John Wolcot | |
---|---|
Born | Dodbrooke, near Kingsbridge, Devon, England (baptised) |
Baptised | 9 May 1738 |
Died | 14 January 1819 80) Somers Town, Middlesex, England | (aged
Resting place | St Paul's, Covent Garden |
Nationality | British |
Other names | Peter Pindar |
Alma mater | Aberdeen University |
Occupation(s) | Physician, Clergyman, Author |
John Wolcot (baptised 9 May 1738 – 14 January 1819) was an English satirist, who wrote under the pseudonym of "Peter Pindar".
Life
Wolcot was baptised at Dodbrooke, near Kingsbridge, Devon. In the parish register, his surname was spelled "Woolcot". It is not known where he was born. He was educated by an uncle, and received his M.D. from Aberdeen University. In 1767 he went as physician to Sir William Trelawny, Governor of Jamaica. He was offered the lucrative living of St. Anne's, where the current parson was seriously ill. Wolcott went back to England and took holy orders in 1769. He returned to Jamaica to find the parson of St. Anne's had recovered and Wolcott was instead offered the less lucrative living of Vere.[1] Sir William died in 1772; Wolcot came home and, abandoning the Church, resumed his medical career. He settled in practice at Truro, where he discovered the talents of John Opie, and assisted him.

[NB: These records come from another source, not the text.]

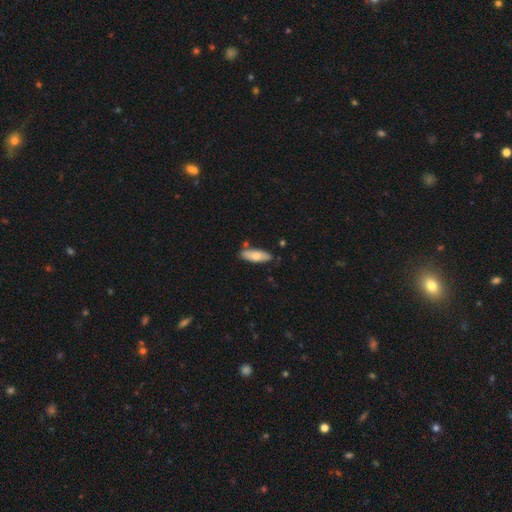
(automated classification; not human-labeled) A smooth galaxy with no disk features (73%) that is in between round and cigar-shaped (64%). Merging: none (76%).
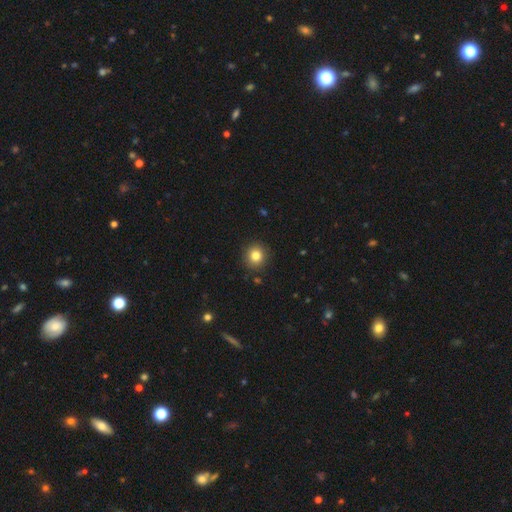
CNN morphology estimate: This appears to be a smooth galaxy with no disk features (82%) that is round (91%). Merging: none (91%).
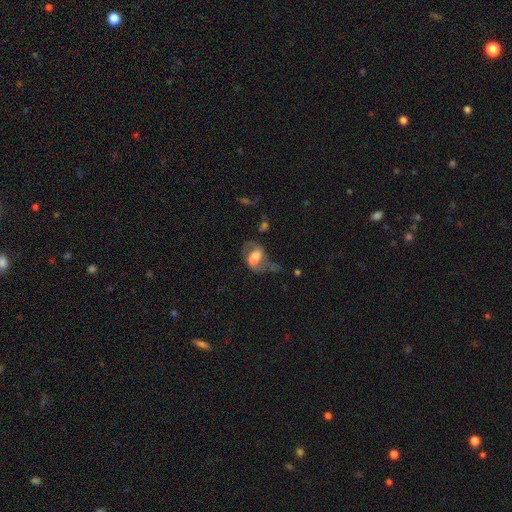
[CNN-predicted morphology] This is possibly a featured or disk galaxy (57%). It is clearly not viewed edge-on (95%). Bar: marginally weak (38%). Spiral arm pattern: likely yes (72%). Central bulge: marginally large (42%). Merging: marginally major disturbance (39%).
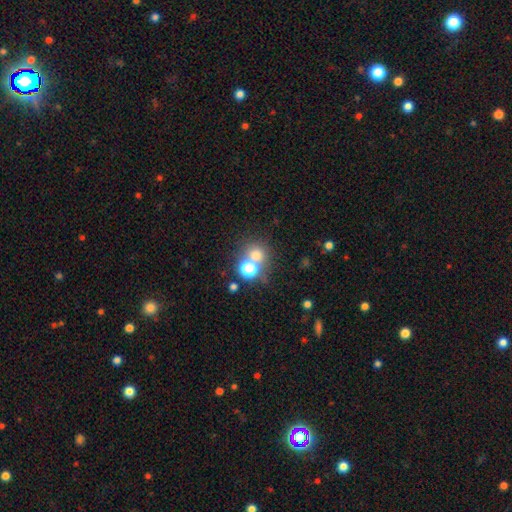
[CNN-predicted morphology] A smooth galaxy with no disk features (67%) that is round (87%).

Vote fractions:
- Smooth or featured? smooth: 67% / star or artifact: 24% / featured or disk: 10%
- How rounded? round: 87% / in between: 12% / cigar-shaped: 1%
- Merging? none: 59% / merger: 30% / minor disturbance: 7% / major disturbance: 4%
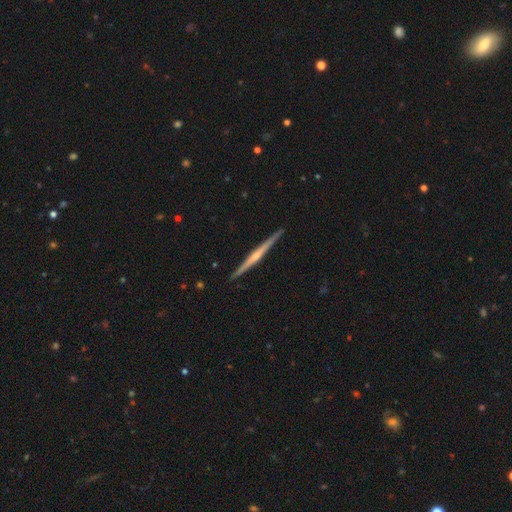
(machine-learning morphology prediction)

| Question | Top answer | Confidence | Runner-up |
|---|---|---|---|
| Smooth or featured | featured or disk | 77% | smooth (18%) |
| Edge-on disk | yes | 99% | no (1%) |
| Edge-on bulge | rounded | 63% | none (28%) |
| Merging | none | 92% | minor disturbance (5%) |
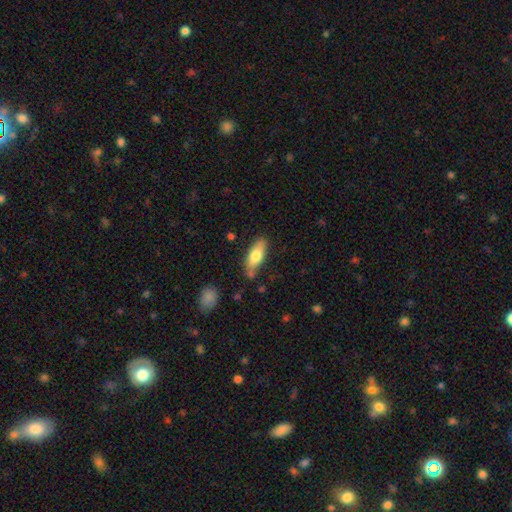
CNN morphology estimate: This is likely a smooth galaxy (72%). How rounded: likely in between (73%). Merging: likely none (74%).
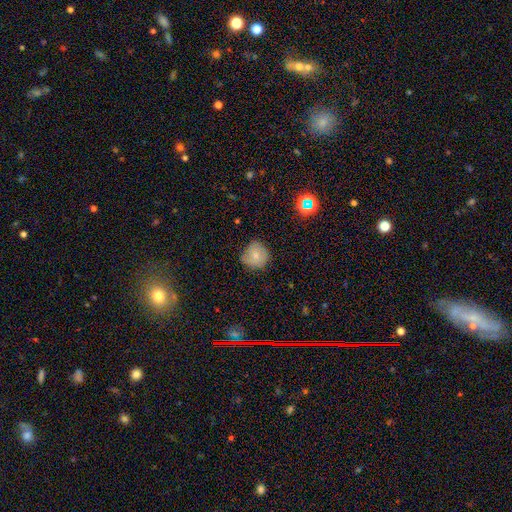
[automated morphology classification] Q: Smooth or featured?
A: smooth (72%); runner-up: featured or disk (18%)
Q: How rounded?
A: round (87%); runner-up: in between (12%)
Q: Merging?
A: none (64%); runner-up: minor disturbance (28%)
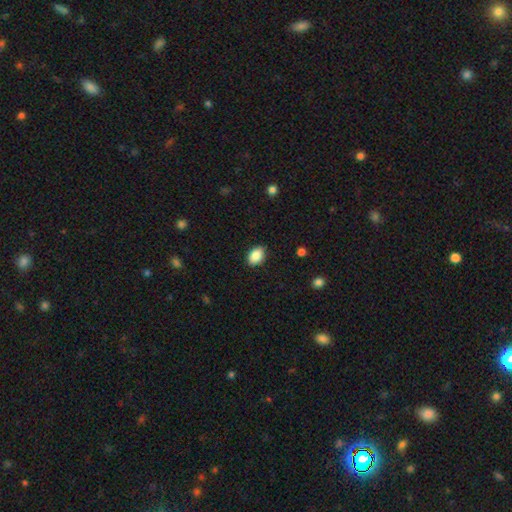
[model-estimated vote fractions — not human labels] A smooth galaxy with no disk features (88%) that is in between round and cigar-shaped (84%).

Vote fractions:
- Smooth or featured? smooth: 88% / star or artifact: 8% / featured or disk: 4%
- How rounded? in between: 84% / round: 15% / cigar-shaped: 1%
- Merging? none: 86% / minor disturbance: 11% / major disturbance: 2% / merger: 1%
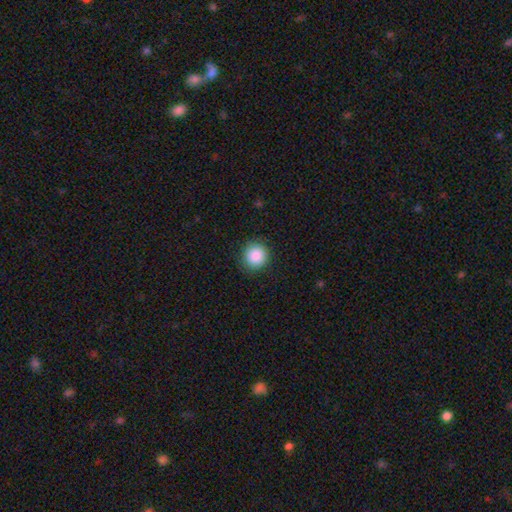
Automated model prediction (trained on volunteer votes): smooth 88%, star or artifact 8%, featured or disk 3%. Down the decision tree: how rounded — round (94%); merging — none (90%).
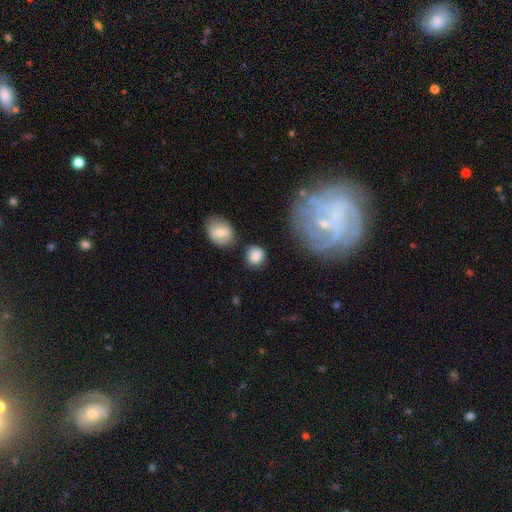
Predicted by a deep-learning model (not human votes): Smooth or featured? Predicted: smooth (p=0.83). How rounded? Predicted: round (p=0.71). Merging? Predicted: none (p=0.70).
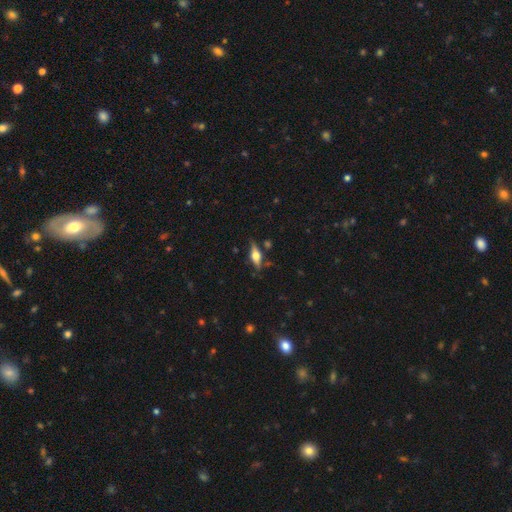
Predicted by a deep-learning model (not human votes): Overall: featured or disk (60%; smooth 33%). Edge-on disk: yes (93%). Edge-on bulge: rounded (90%). Merging: none (78%).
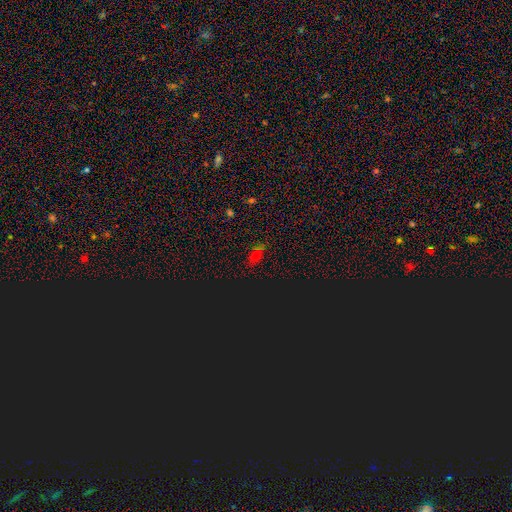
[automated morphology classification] smooth-or-featured: smooth: 51% | star or artifact: 37% | featured or disk: 12%
  how-rounded: in between: 72% | round: 20% | cigar-shaped: 8%
  merging: none: 76% | minor disturbance: 16% | major disturbance: 5% | merger: 4%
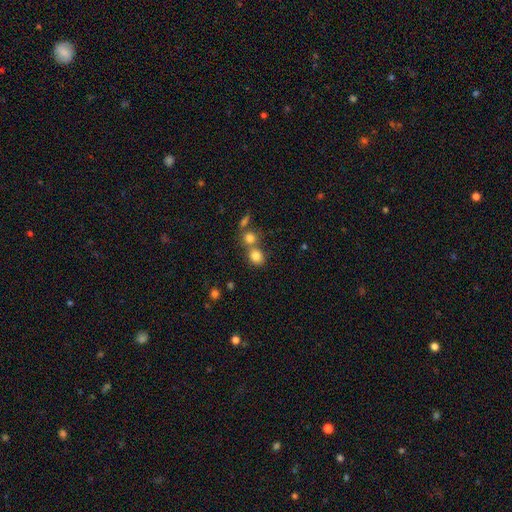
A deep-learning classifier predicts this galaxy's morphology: This is clearly a smooth galaxy (80%). How rounded: likely round (73%). Merging: possibly none (50%).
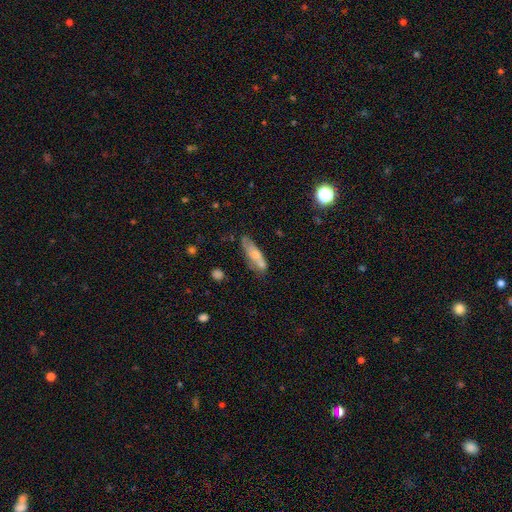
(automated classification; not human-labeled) The model was most divided on "how rounded": cigar-shaped: 51%, in between: 47%, round: 3%. More confident: smooth or featured — smooth (60%); merging — none (50%).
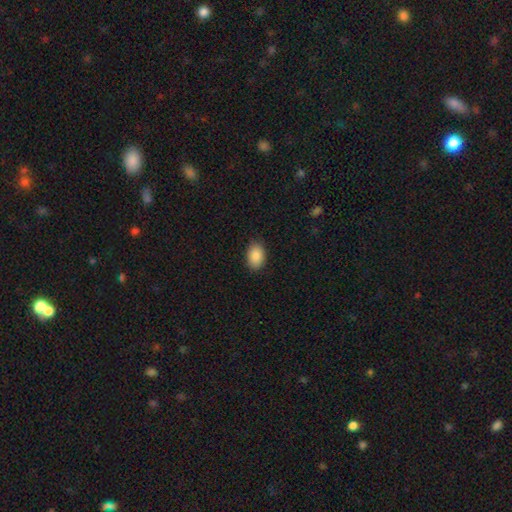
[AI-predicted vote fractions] Overall: smooth (89%). How rounded: in between (87%). Merging: none (89%).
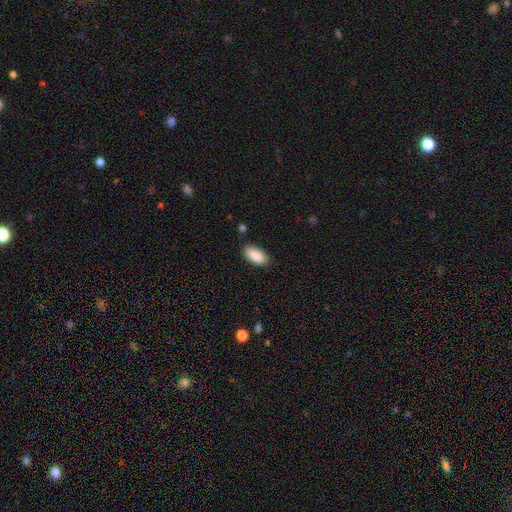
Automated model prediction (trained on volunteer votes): Smooth or featured? Predicted: smooth (p=0.89). How rounded? Predicted: in between (p=0.92). Merging? Predicted: none (p=0.83).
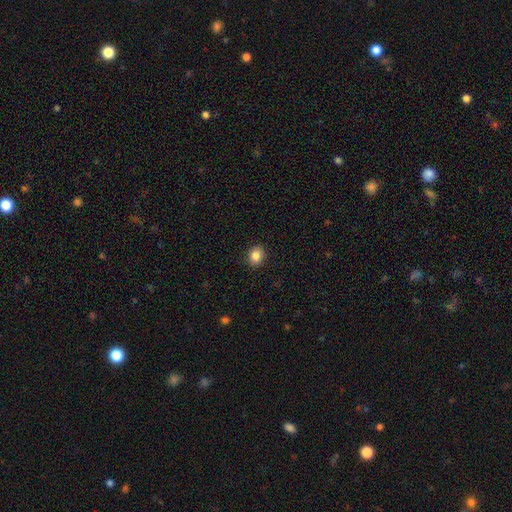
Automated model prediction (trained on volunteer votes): smooth-or-featured: smooth: 85% | star or artifact: 9% | featured or disk: 5%
  how-rounded: round: 54% | in between: 45% | cigar-shaped: 1%
  merging: none: 91% | minor disturbance: 7% | major disturbance: 2% | merger: 1%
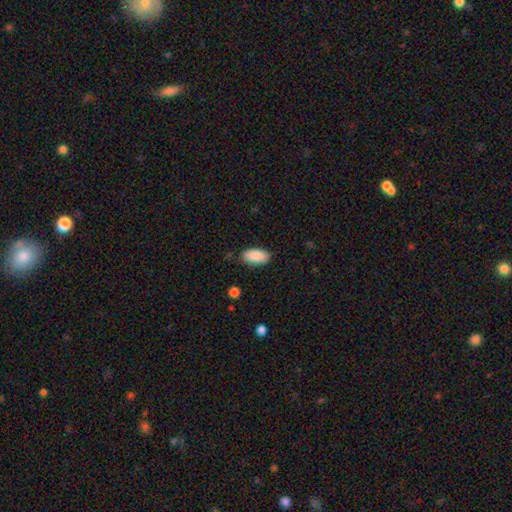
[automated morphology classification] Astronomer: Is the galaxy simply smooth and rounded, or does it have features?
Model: smooth — 90%.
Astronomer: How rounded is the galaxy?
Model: in between — 92%.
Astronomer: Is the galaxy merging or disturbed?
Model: none — 85%.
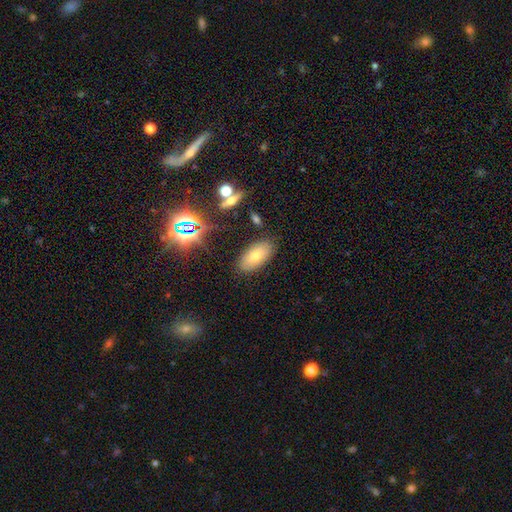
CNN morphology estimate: type=smooth (73%); roundness=in between (92%); merging=none (84%).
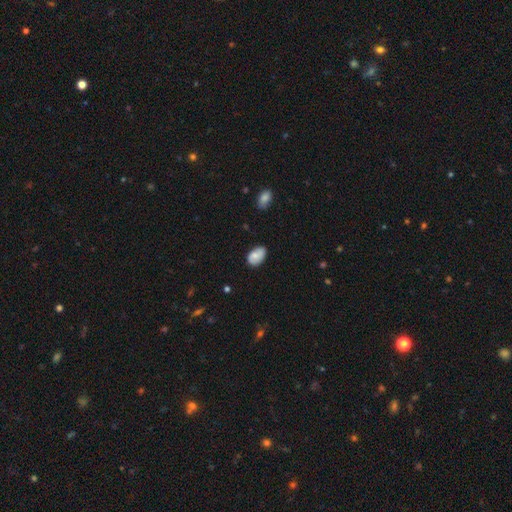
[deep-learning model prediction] smooth 69%, featured or disk 24%, star or artifact 7%. Down the decision tree: how rounded — in between (89%); merging — none (74%).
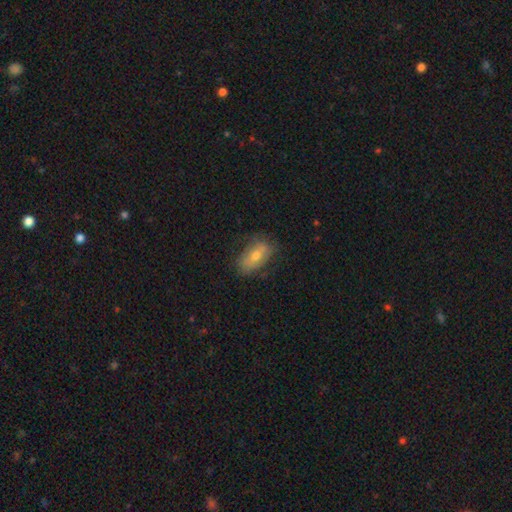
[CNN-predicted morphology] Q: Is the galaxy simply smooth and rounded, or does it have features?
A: smooth — 62%.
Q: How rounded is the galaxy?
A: in between — 89%.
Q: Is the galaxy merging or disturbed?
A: none — 70%.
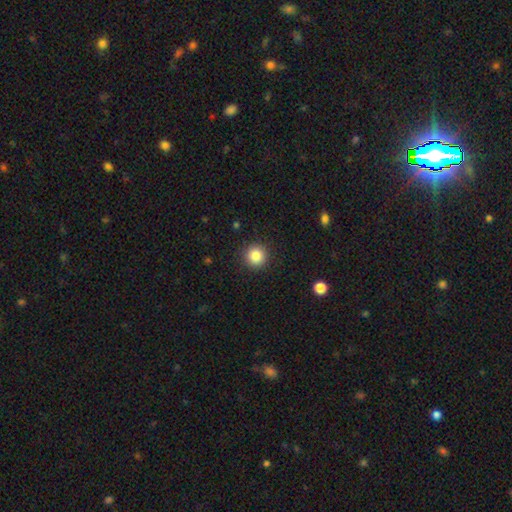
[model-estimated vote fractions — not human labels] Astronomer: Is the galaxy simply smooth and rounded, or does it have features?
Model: smooth — 86%.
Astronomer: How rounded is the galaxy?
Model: round — 95%.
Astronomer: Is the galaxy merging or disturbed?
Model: none — 91%.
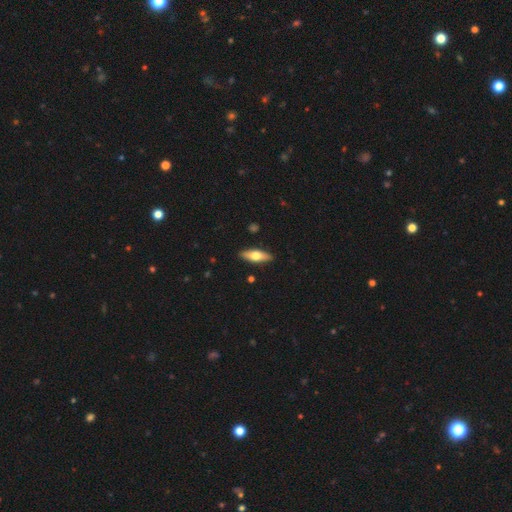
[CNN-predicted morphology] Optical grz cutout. It shows a smooth galaxy with no disk features (59%) that is in between round and cigar-shaped (57%). Merging: none (89%).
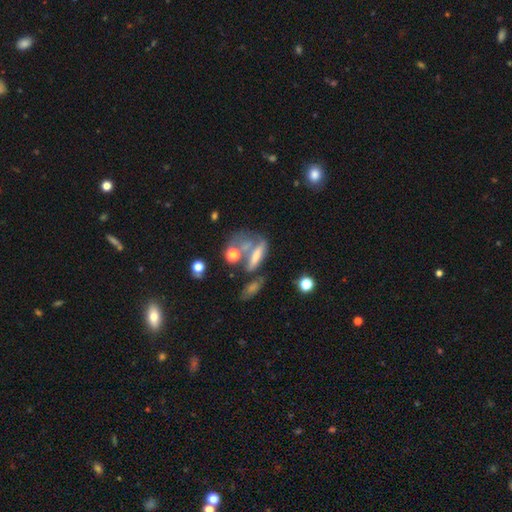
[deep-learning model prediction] Q: Smooth or featured?
A: smooth (44%); runner-up: featured or disk (40%)
Q: Merging?
A: merger (33%); runner-up: none (30%)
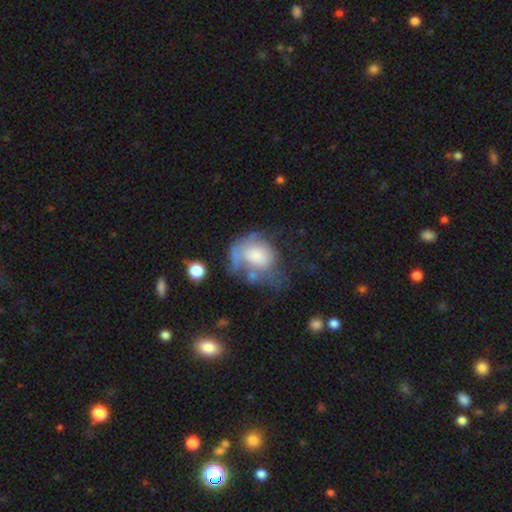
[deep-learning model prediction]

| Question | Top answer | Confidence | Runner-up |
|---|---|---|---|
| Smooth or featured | smooth | 47% | featured or disk (44%) |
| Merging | major disturbance | 47% | minor disturbance (22%) |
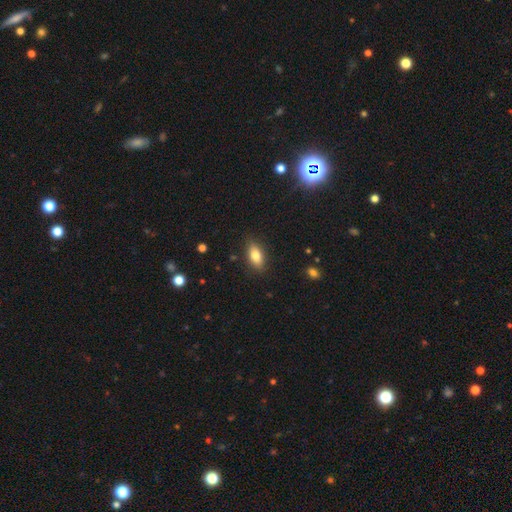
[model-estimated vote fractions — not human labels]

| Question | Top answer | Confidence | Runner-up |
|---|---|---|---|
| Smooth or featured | smooth | 80% | featured or disk (12%) |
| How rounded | in between | 86% | cigar-shaped (9%) |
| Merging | none | 85% | minor disturbance (11%) |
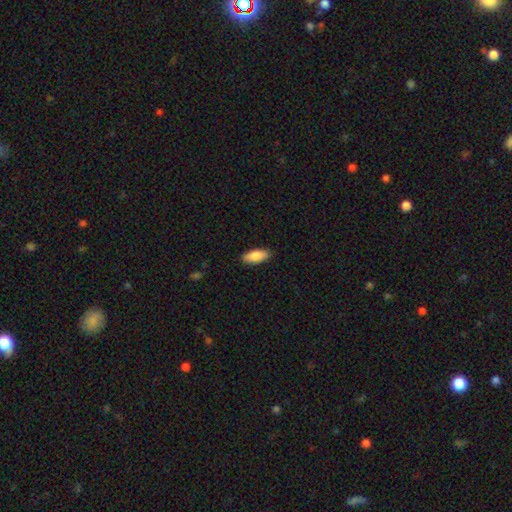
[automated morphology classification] The model was most divided on "how rounded": in between: 81%, cigar-shaped: 17%, round: 2%. More confident: merging — none (89%); smooth or featured — smooth (87%).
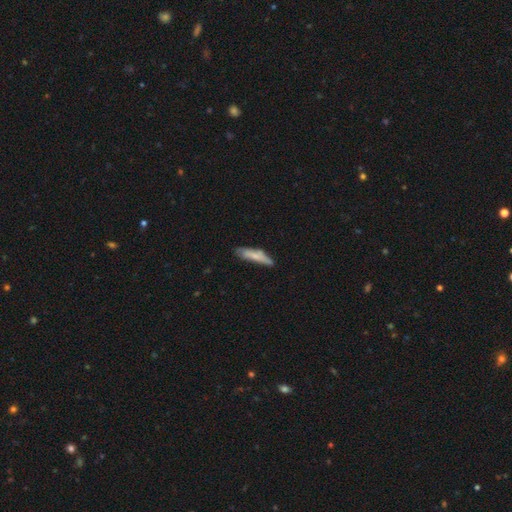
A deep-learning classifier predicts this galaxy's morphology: smooth_or_featured: smooth (p=0.70) [alt: featured or disk p=0.23]
how_rounded: cigar-shaped (p=0.76) [alt: in between p=0.23]
merging: none (p=0.60) [alt: minor disturbance p=0.28]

In 1780 Wolcot went to London and began writing satires. The first objects of his attentions were the members of the Royal Academy. These attempts being well received, he soon began to fly at higher game, the King and Queen being the most frequent marks for his satirical shafts. Between 1785 and 1796 he published The Lousiad: a Heroi-Comic Poem in five cantos, which took its name from a legend that a louse had once appeared on the King's dinner plate. In London Wolcot became an important figure in the art world as patron of both John Opie and later, Richard Morton Paye.
Other objects of his attack were James Boswell, the biographer of Samuel Johnson; James Bruce, the Abyssinian traveller; Hannah More, former bluestocking and playwright and Bishop Porteus. Wolcot had a remarkable vein of humour and wit, which, while intensely comic to persons not involved, stung its subjects to the quick. He had likewise strong intelligence, and a power of coining effective phrases. In other kinds of composition, as in some ballads which he wrote, an unexpected touch of gentleness and even tenderness appears. Among these are The Beggar Man and Lord Gregory. Much that he wrote has now lost all interest owing to the circumstances referred to being forgotten, but enough still retains its peculiar relish to account for his contemporary reputation.
The Austrian composer Joseph Haydn drew on Wolcot's ode To My Candle for his cantata Der Sturm, composed during his visit to London in 1791–1792.[2]
He died at his home in Latham Place (now part of Churchway), Somers Town, London on 14 January 1819, and was buried in a vault in the churchyard of St Paul's, Covent Garden.
See also
- Pindar, the ancient Greek poet
References
Arline Meyer,"From the Foothills of Parnassus; viewed by Thomas Rowlandson and John Wolcot (alias Peter Pindar),” The British Art Journal, March 2002
- ↑ Maylon, Julie (October 1998). "Peter Pindar and his World". Paragon Review. Brynmor Jones Library, University of Hull. Retrieved 29 September 2016.
- ↑ "Haydn Seek".
Further reading
- This article incorporates text from a publication now in the public domain: Cousin, John William (1910). A Short Biographical Dictionary of English Literature. London: J. M. Dent & Sons – via Wikisource.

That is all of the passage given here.